Note: Tagged “general” because the fediverse is disproportionately in favor of Linux/FOSS.
In the past, I wouldn’t hold this opinion, but as Windows has become increasingly dumbed down and clouded up, it’s become something of a sore spot to deal with Windows folks.
If something goes wrong and you ask a Windows admin for logs? Good luck. In all fairness, Windows logging is pretty terrible if the software uses the Event logger. Still, pulling logs or checking for obvious issues along those lines is a foreign concept to 90+% of them. Their first action is to reboot. If that doesn’t fix it, go crying to the vendor.
I liken them to “button pushers” who don’t know or care how the button works, why the button works, etc. Is it possible, or even likely, that Windows creates more clueless badmins by sheer size of their market share? Absolutely. But the real problem is that few of them seem intent to actually learn what’s going on under the hood, how, or why. By and large, they care only that when they click “this” button, “that” happens.
And yet Linux still doesn’t have an answer to administering large organisations through a mechanism similar to AD or GPOs
For AD, there’s Samba and SSSD. If you want something way more granular, you can do LDAP + Kerberos. I’ve had the latter running my stack since 2015. I’ve even got all my DHCP, DNS, Asterisk, XMPP, Matrix, and Postfix/Dovecot config/users backed by LDAP, so I’ve basically got the equivalent of an AD + Exchange + Cisco Unified Communications server going.

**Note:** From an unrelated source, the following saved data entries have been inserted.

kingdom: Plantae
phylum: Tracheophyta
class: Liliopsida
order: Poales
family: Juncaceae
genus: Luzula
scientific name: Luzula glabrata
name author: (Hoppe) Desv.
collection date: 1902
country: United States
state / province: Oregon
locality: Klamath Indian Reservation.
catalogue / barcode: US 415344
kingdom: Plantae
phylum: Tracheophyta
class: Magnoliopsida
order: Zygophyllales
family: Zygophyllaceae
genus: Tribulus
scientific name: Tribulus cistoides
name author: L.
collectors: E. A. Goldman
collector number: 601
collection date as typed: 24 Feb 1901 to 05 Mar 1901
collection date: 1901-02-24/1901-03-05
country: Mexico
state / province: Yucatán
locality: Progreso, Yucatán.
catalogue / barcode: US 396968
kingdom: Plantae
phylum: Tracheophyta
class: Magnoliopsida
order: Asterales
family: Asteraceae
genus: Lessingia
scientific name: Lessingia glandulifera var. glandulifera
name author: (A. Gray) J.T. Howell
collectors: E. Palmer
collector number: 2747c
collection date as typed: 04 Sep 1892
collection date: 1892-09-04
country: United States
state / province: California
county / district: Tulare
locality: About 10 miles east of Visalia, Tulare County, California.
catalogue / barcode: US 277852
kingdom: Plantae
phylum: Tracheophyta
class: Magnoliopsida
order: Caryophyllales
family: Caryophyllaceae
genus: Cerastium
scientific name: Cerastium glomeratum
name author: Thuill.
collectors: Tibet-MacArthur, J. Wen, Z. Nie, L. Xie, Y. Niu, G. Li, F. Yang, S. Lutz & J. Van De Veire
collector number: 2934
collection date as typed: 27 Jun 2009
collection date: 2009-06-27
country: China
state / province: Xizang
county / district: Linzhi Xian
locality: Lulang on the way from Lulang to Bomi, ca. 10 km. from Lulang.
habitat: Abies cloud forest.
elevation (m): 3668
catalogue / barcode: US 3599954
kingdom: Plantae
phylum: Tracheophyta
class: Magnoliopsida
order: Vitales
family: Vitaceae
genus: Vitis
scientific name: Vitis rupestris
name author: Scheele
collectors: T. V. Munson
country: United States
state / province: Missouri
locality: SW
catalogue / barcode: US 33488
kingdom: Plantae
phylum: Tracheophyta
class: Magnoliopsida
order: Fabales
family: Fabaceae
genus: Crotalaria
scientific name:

For GPO, though, fair point. Though with SELinux/AppArmor, proper group setups, and a good base configuration, is GPO really needed? It’s also way easier in Linux to just make a secured base image and deploy it to a fleet of PCs. Tools like Ansible can (and are) also used for config and state management for mass deployments (and mostly filling the same role as GPO).
Been a while since I looked into the GPO equivalent, but in general, Linux doesn’t try to micromanage endpoints to quite that degree (e.g. THOU SHALT NOT CHANGE THE DESKTOP WALLPAPER).